* _Texto propuesto_
◆ ◆ ◆ ◆
Cuando en la productora en la que trabajaba me pedían buscar una playa paradisiaca, yo pensaba en Jamaica y siempre acertaba. Así que para aquellos rezagados en reservar sus vacaciones con Marsans (que creo que no sólo Waldo tiene un dilema), os daré información para que os animéis a viajar a uno de mis destinos favoritos.

playa jamaica

Lo primero que notas nada más aterrizar en el aeropuerto de Kingston es calor. Aunque la temperatura media sea de unos 25 grados, hay mucha humedad, así que la sensación térmica es mayor. Para ir a la ciudad, puedes coger un autobús o un taxi, pero si elegís ésta última opción no dudéis en regatear, allí todo el mundo lo hace. De camino al hotel que te ha preparado Marsans ya empiezas a hacerte una idea de todo lo que te espera: una inmensidad de paisaje verde, montañas y pequeñas casitas de madera o grandes mansiones (según sean de jamaicanos autóctonos o de ingleses).
◆ ◆ ◆ ◆
* _Coordenadas de puntos de referencia de las extremidades_
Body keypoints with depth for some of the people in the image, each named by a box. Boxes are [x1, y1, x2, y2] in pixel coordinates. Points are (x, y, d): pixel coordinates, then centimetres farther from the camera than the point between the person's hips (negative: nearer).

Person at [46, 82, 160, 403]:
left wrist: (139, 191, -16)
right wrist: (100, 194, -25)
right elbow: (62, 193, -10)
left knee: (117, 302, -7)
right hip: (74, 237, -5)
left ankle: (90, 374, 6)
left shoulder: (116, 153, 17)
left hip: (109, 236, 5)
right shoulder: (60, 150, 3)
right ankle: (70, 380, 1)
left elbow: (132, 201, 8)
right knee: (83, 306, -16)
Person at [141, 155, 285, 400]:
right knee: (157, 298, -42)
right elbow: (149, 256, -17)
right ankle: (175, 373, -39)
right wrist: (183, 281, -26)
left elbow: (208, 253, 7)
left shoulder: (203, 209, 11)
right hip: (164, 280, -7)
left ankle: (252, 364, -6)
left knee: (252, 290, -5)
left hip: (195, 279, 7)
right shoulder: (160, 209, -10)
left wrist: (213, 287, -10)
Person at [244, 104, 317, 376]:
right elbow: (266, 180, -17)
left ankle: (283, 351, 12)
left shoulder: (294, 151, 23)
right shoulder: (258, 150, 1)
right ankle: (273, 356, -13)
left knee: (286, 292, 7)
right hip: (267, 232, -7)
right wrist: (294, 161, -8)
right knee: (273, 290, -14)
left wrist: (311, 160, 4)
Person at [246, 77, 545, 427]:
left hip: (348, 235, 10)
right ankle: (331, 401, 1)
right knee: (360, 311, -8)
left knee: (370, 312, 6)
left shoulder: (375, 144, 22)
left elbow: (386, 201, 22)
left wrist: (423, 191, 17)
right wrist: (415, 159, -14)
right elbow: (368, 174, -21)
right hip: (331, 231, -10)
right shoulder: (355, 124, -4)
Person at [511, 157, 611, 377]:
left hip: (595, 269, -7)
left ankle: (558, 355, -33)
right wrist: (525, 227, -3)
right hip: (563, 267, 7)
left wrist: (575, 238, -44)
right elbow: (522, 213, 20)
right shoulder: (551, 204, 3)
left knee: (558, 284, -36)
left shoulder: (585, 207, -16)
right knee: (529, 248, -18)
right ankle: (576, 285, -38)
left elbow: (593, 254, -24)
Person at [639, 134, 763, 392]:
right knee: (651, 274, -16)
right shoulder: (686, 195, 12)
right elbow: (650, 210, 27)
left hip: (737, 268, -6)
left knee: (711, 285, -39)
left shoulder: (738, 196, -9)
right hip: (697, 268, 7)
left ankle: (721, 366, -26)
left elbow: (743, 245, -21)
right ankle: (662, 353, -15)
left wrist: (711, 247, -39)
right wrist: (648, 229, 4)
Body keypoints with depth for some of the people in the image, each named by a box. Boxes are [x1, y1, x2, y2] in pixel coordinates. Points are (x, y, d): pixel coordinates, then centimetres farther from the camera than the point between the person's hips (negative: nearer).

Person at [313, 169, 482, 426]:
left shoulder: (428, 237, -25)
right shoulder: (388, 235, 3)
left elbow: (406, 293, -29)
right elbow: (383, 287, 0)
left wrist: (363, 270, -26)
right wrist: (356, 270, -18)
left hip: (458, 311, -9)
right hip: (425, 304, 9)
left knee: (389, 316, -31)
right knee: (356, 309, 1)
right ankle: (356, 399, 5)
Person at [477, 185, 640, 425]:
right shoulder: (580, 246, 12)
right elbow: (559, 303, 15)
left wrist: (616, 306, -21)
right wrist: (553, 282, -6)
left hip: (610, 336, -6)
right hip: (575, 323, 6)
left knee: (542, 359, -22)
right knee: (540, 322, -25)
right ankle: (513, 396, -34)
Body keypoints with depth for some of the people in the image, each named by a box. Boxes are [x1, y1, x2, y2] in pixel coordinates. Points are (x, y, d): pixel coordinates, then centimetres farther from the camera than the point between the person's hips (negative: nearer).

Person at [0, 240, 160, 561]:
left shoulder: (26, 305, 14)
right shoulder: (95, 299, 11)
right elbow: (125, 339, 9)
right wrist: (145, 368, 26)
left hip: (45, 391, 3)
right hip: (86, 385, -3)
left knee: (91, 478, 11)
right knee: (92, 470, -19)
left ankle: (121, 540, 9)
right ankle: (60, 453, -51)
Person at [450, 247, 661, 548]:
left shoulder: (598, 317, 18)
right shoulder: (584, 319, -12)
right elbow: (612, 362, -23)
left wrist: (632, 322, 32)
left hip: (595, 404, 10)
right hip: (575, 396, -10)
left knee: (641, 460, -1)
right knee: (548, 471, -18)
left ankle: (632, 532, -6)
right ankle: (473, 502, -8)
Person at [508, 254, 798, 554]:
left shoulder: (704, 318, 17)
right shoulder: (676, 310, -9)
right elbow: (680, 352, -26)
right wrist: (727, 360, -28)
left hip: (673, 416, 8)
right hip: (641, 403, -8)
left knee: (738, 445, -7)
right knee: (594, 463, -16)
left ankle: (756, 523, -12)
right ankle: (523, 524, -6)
◆ ◆ ◆ ◆
* _Actividades_
- 1) Responde brevemente, según el texto sobre Jamaica:
(a) ¿En qué lugar pensaba quien escribe cuando en la productora le pedían buscar una playa paradisiaca?
(b) ¿Cuál es la temperatura media que se indica al aterrizar en Kingston?
(c) ¿Qué se recomienda hacer si se elige el taxi para ir a la ciudad?
- 2) Retoma el texto sobre Jamaica y continúalo a partir de su última oración.
El listado es un material independiente y no guarda relación con el texto sobre Jamaica.

* _Respuestas numeradas_
- 1)
(a) En Jamaica.
(b) Unos 25 grados.
(c) Regatear.

- 2)
En Jamaica siempre hay algo que hacer y un paisaje del que disfrutar… pero también puedes aprovechar simplemente para relajarte. Para ver (y descansar), las playas son la visita obligada. La de Negril es más corta y estrecha que la de Ocho Ríos, pero en ambas, el agua es transparente y no hay olas, ya que el arrecife de coral que rodea la isla impide que éstas lleguen a la playa. Además, si queréis disfrutar del paisaje montañoso en primera persona, no podéis dejar de hacer una excursión a Blue Mountains: ríos, cascadas, lagos de agua transparente, pájaros de colores y mucha vegetación.

Así que ya sabéis: playas de arena blanca y agua siempre azul y clara, el sol caliente del Caribe, montañas y cascadas de película… un lugar que huele a tradición, a música y a cultura. Eso es Jamaica, uno de los lugares más maravillosos que he conocido. ¿Tú aún no conoces el paraíso? ¿A qué esperas?